• The input
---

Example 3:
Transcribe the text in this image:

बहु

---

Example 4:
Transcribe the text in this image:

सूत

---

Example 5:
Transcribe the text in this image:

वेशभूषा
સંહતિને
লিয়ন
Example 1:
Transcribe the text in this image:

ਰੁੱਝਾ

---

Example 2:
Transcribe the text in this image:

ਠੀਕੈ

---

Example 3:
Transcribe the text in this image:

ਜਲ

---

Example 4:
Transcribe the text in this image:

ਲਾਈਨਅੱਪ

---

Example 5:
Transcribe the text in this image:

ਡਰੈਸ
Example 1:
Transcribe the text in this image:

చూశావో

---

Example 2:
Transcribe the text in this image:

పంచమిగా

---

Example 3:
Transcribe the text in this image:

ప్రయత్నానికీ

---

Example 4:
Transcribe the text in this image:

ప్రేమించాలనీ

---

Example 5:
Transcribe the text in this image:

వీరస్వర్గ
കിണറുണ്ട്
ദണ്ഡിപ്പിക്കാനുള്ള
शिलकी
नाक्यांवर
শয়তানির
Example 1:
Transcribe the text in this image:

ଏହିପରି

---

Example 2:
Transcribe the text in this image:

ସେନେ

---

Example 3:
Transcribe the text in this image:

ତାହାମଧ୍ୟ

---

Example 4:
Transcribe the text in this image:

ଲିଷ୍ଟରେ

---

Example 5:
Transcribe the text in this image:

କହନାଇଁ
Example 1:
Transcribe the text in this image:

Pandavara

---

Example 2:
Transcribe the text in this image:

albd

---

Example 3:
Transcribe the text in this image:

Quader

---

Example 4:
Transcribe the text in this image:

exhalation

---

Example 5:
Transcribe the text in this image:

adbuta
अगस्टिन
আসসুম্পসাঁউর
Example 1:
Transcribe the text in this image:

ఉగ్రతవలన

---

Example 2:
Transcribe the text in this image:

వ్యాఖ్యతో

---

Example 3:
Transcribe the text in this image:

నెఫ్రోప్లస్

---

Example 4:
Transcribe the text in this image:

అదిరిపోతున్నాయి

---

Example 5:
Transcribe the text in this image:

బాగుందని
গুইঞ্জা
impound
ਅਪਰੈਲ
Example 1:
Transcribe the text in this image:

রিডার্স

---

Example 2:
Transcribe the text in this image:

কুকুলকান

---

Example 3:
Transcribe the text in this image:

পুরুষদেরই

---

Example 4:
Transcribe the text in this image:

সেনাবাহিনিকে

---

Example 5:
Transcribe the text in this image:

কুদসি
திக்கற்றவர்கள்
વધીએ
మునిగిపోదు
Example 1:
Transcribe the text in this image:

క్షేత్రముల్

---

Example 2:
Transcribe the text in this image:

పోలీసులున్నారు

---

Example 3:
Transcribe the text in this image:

• Instructions to follow
Exactly reproduce every line of the records.

• Output
---

Example 3:
Transcribe the text in this image:

बहु

---

Example 4:
Transcribe the text in this image:

सूत

---

Example 5:
Transcribe the text in this image:

वेशभूषा
સંહતિને
লিয়ন
Example 1:
Transcribe the text in this image:

ਰੁੱਝਾ

---

Example 2:
Transcribe the text in this image:

ਠੀਕੈ

---

Example 3:
Transcribe the text in this image:

ਜਲ

---

Example 4:
Transcribe the text in this image:

ਲਾਈਨਅੱਪ

---

Example 5:
Transcribe the text in this image:

ਡਰੈਸ
Example 1:
Transcribe the text in this image:

చూశావో

---

Example 2:
Transcribe the text in this image:

పంచమిగా

---

Example 3:
Transcribe the text in this image:

ప్రయత్నానికీ

---

Example 4:
Transcribe the text in this image:

ప్రేమించాలనీ

---

Example 5:
Transcribe the text in this image:

వీరస్వర్గ
കിണറുണ്ട്
ദണ്ഡിപ്പിക്കാനുള്ള
शिलकी
नाक्यांवर
শয়তানির
Example 1:
Transcribe the text in this image:

ଏହିପରି

---

Example 2:
Transcribe the text in this image:

ସେନେ

---

Example 3:
Transcribe the text in this image:

ତାହାମଧ୍ୟ

---

Example 4:
Transcribe the text in this image:

ଲିଷ୍ଟରେ

---

Example 5:
Transcribe the text in this image:

କହନାଇଁ
Example 1:
Transcribe the text in this image:

Pandavara

---

Example 2:
Transcribe the text in this image:

albd

---

Example 3:
Transcribe the text in this image:

Quader

---

Example 4:
Transcribe the text in this image:

exhalation

---

Example 5:
Transcribe the text in this image:

adbuta
अगस्टिन
আসসুম্পসাঁউর
Example 1:
Transcribe the text in this image:

ఉగ్రతవలన

---

Example 2:
Transcribe the text in this image:

వ్యాఖ్యతో

---

Example 3:
Transcribe the text in this image:

నెఫ్రోప్లస్

---

Example 4:
Transcribe the text in this image:

అదిరిపోతున్నాయి

---

Example 5:
Transcribe the text in this image:

బాగుందని
গুইঞ্জা
impound
ਅਪਰੈਲ
Example 1:
Transcribe the text in this image:

রিডার্স

---

Example 2:
Transcribe the text in this image:

কুকুলকান

---

Example 3:
Transcribe the text in this image:

পুরুষদেরই

---

Example 4:
Transcribe the text in this image:

সেনাবাহিনিকে

---

Example 5:
Transcribe the text in this image:

কুদসি
திக்கற்றவர்கள்
વધીએ
మునిగిపోదు
Example 1:
Transcribe the text in this image:

క్షేత్రముల్

---

Example 2:
Transcribe the text in this image:

పోలీసులున్నారు

---

Example 3:
Transcribe the text in this image:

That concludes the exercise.